TRY IT
Could you repeat the data word for word while skipping the pictures?

DATA RECORDS

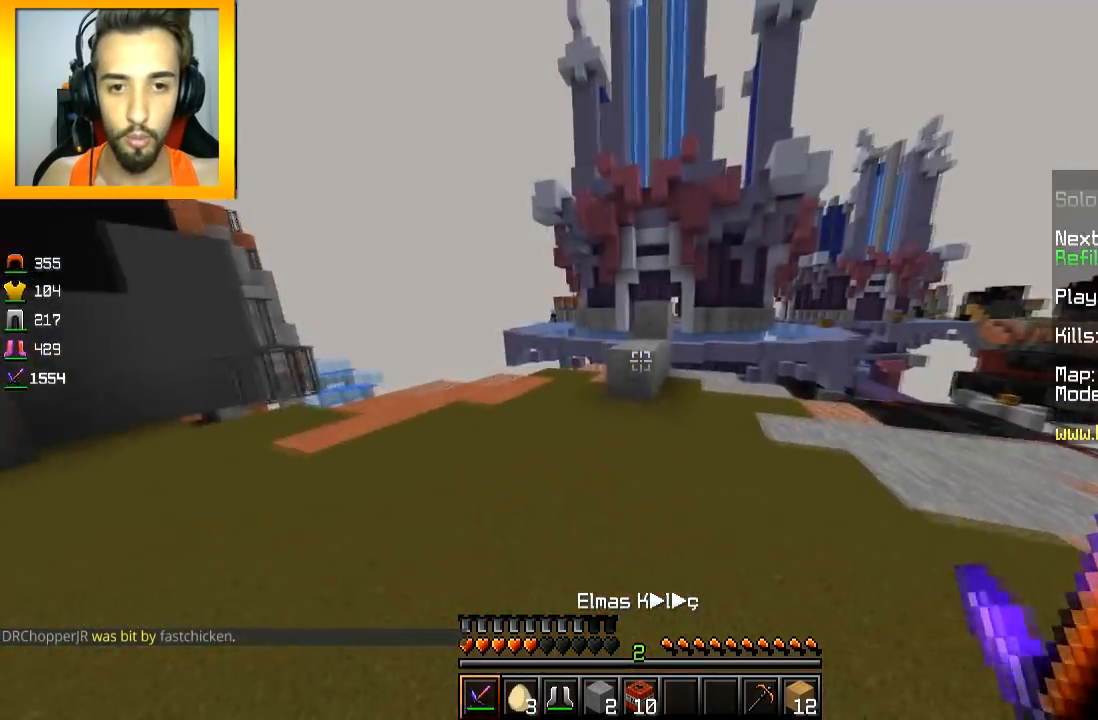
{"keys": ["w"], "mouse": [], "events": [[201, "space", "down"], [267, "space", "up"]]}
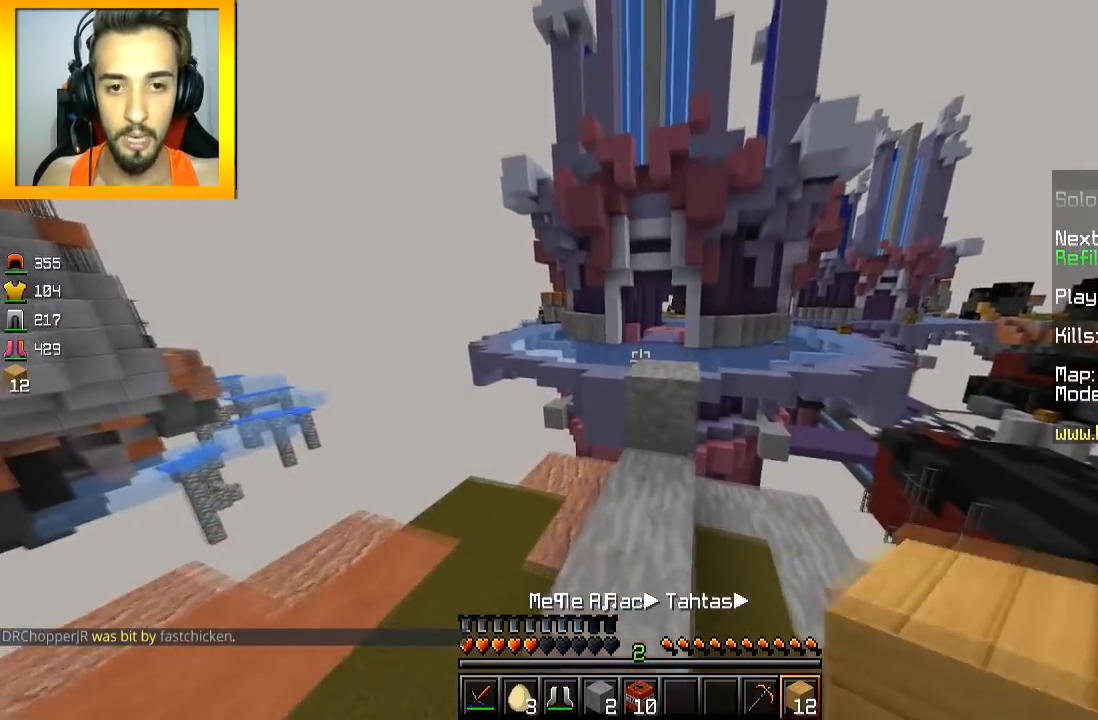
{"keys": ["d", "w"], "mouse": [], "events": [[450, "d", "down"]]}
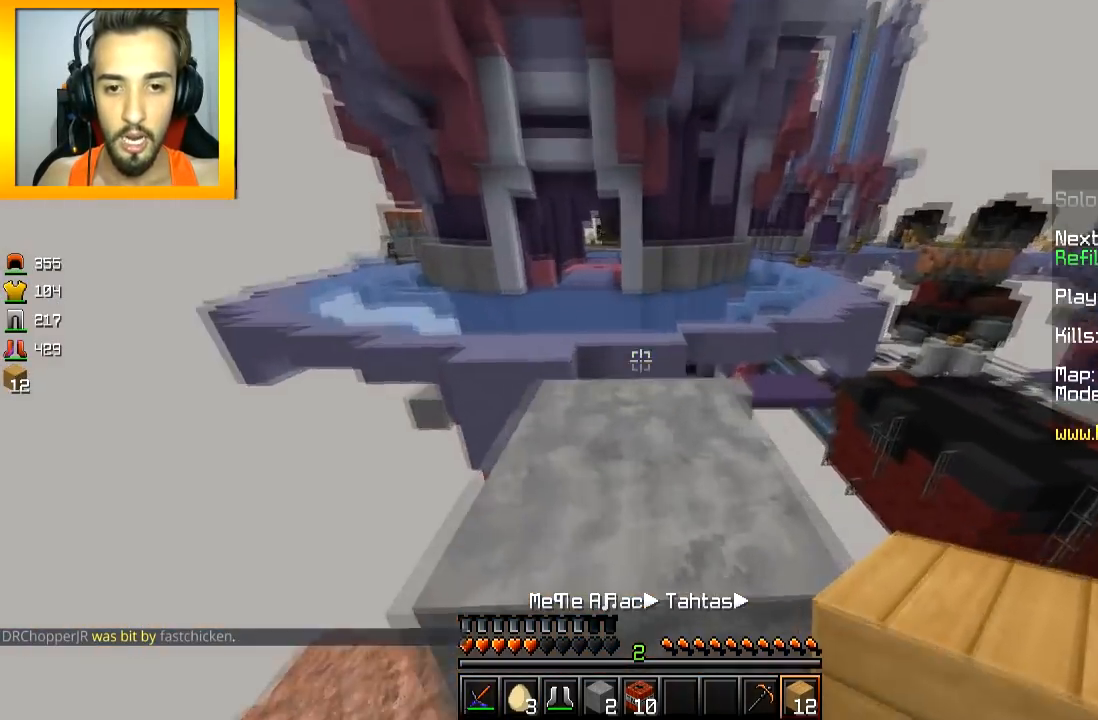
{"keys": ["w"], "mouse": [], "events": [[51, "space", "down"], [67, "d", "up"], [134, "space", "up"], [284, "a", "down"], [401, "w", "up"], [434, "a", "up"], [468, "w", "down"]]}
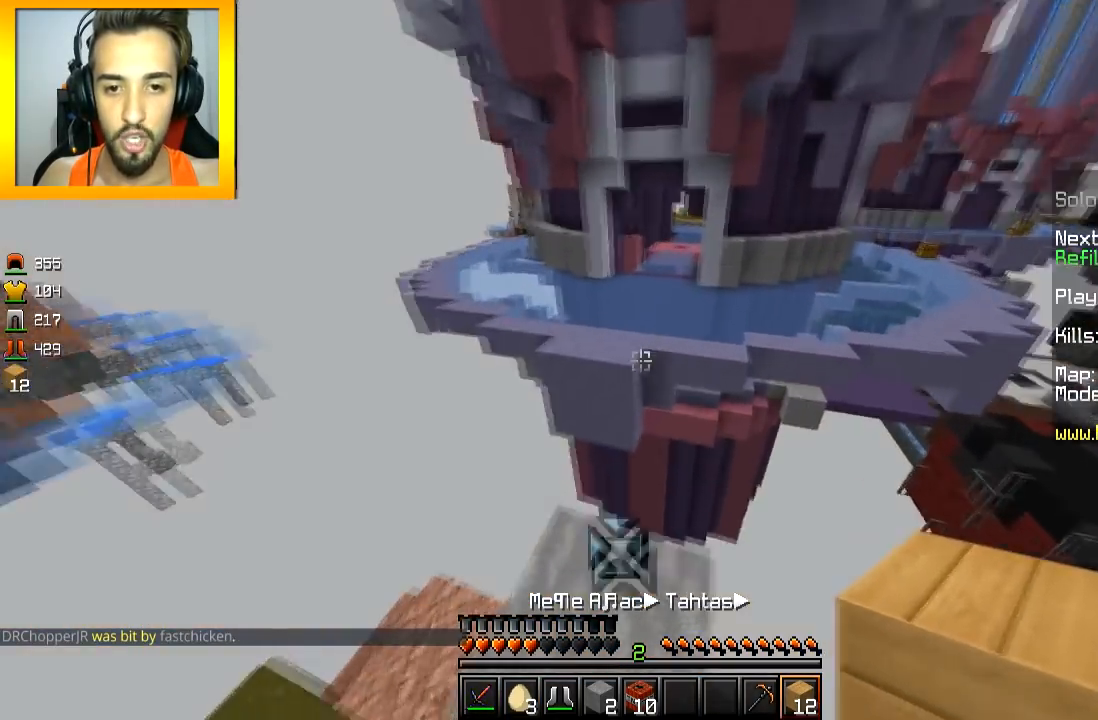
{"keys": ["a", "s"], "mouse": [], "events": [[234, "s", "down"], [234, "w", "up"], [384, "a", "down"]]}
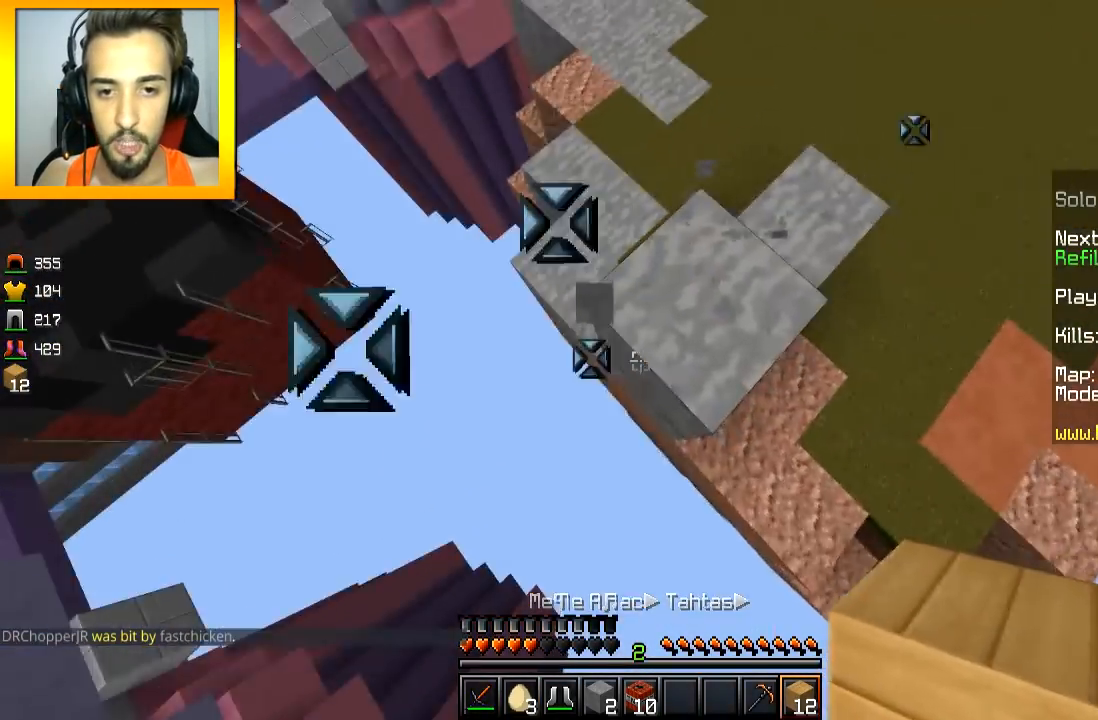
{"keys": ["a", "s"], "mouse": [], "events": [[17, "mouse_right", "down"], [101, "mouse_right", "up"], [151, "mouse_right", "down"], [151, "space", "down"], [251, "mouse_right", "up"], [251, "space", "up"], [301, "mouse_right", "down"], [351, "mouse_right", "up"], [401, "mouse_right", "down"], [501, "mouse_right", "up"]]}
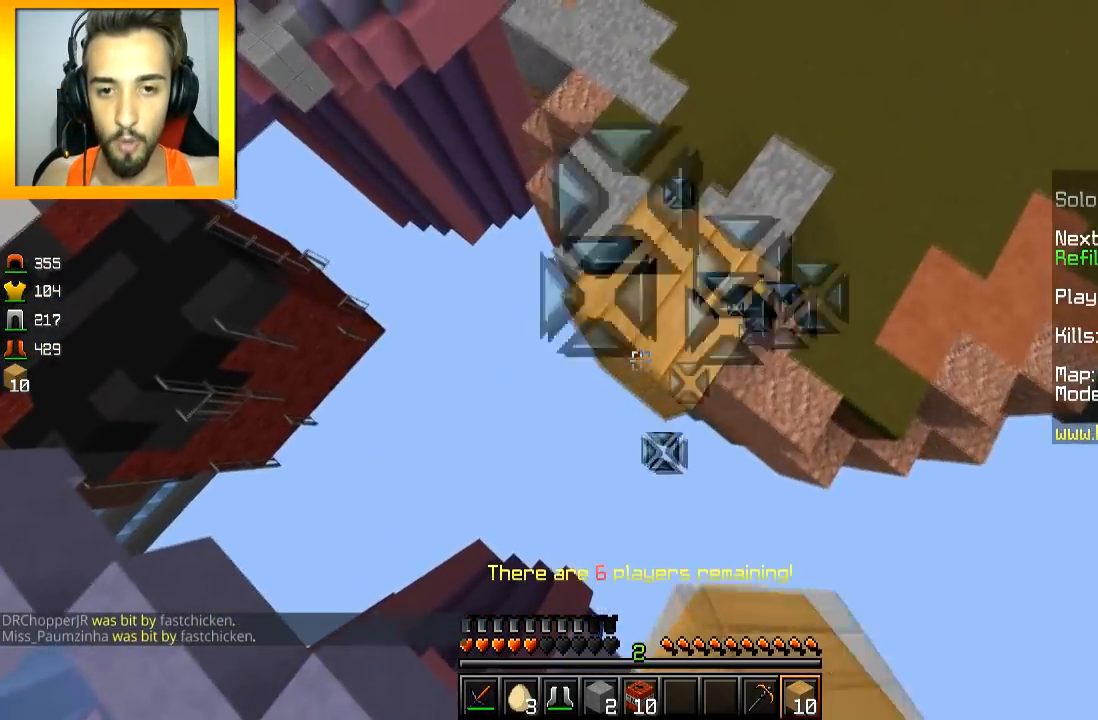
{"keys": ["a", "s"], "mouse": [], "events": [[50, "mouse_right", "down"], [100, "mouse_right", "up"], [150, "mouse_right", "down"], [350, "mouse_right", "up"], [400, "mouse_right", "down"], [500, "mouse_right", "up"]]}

RESULT
{"keys": ["w"], "mouse": [], "events": [[201, "space", "down"], [267, "space", "up"]]}
{"keys": ["d", "w"], "mouse": [], "events": [[450, "d", "down"]]}
{"keys": ["w"], "mouse": [], "events": [[51, "space", "down"], [67, "d", "up"], [134, "space", "up"], [284, "a", "down"], [401, "w", "up"], [434, "a", "up"], [468, "w", "down"]]}
{"keys": ["a", "s"], "mouse": [], "events": [[234, "s", "down"], [234, "w", "up"], [384, "a", "down"]]}
{"keys": ["a", "s"], "mouse": [], "events": [[17, "mouse_right", "down"], [101, "mouse_right", "up"], [151, "mouse_right", "down"], [151, "space", "down"], [251, "mouse_right", "up"], [251, "space", "up"], [301, "mouse_right", "down"], [351, "mouse_right", "up"], [401, "mouse_right", "down"], [501, "mouse_right", "up"]]}
{"keys": ["a", "s"], "mouse": [], "events": [[50, "mouse_right", "down"], [100, "mouse_right", "up"], [150, "mouse_right", "down"], [350, "mouse_right", "up"], [400, "mouse_right", "down"], [500, "mouse_right", "up"]]}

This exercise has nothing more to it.